**Extracted text**.
• • • • • • •
Trying to keep someone from hitting rock-bottom may take away their opportunity to find and experience a foundation.
Sometimes rock-bottom is the very foundation someone needs.
We think that we are being helpful when we try to save people [from themselves]. But we forget, we cannot save people, they have to save themselves. We cannot do the work for them, they must do the work themselves. We can only help guide, provide access to necessary tools and a better environment… And all of this will only be helpful if the person is open, ready, and willing to receive. If they are not open, if they are not ready, and if they are not willing to do the necessary work, nothing will ever change.
• • • • • • •
**Provided information**.

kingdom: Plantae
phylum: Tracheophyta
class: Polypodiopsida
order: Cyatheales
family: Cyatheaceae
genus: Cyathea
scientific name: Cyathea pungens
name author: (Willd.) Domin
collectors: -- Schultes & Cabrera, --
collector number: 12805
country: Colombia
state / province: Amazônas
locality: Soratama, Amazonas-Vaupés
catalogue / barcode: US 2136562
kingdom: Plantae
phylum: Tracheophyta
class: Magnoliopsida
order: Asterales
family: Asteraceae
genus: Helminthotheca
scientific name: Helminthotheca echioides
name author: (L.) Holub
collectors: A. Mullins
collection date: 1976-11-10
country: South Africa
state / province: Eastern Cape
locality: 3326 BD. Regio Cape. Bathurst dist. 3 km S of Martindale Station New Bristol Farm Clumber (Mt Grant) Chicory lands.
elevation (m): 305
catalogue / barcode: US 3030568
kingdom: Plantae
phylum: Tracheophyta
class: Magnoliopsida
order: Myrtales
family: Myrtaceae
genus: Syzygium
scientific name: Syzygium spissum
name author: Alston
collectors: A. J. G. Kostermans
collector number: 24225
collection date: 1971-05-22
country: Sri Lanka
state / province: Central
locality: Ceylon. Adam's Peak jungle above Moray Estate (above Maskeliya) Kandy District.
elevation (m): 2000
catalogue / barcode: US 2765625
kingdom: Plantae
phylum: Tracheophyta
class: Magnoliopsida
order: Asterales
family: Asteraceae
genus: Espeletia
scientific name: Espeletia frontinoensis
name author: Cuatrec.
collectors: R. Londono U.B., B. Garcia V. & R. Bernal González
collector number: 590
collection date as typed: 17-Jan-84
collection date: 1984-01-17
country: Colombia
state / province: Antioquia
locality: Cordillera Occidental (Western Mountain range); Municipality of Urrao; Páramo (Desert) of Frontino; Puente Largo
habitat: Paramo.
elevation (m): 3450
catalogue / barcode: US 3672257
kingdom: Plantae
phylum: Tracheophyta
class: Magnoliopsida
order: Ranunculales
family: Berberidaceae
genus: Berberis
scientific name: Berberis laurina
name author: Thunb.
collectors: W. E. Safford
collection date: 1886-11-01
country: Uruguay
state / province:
• • • • • • •
**Complete the following**.
a: Condense the paragraph beginning "We think that we are being helpful" from the passage on rock-bottom into a short bulleted list that keeps its main points.
b: Answer these questions from the passage on rock-bottom:
(i) What may trying to keep someone from hitting rock-bottom take away?
(ii) What does the passage say rock-bottom sometimes is?
(iii) What three things must a person be for help to be useful?
c: Reproduce the passage on rock-bottom starting with "Trying to keep" and going on through "foundation someone needs.", swapping "rock-bottom" for "the lowest point".
The material after the text is separate from it.

**Answers for the tasks**.
a:
- Trying to save people feels helpful, but people have to save themselves and do the work themselves.
- Others can only guide, give access to needed tools, and offer a better environment.
- That help works only if the person is open, ready, and willing to receive it.
- If they are not, nothing will change.

b:
(i) Their opportunity to find and experience a foundation.
(ii) The very foundation someone needs.
(iii) Open, ready, and willing to receive.

c:
Trying to keep someone from hitting the lowest point may take away their opportunity to find and experience a foundation.
Sometimes the lowest point is the very foundation someone needs.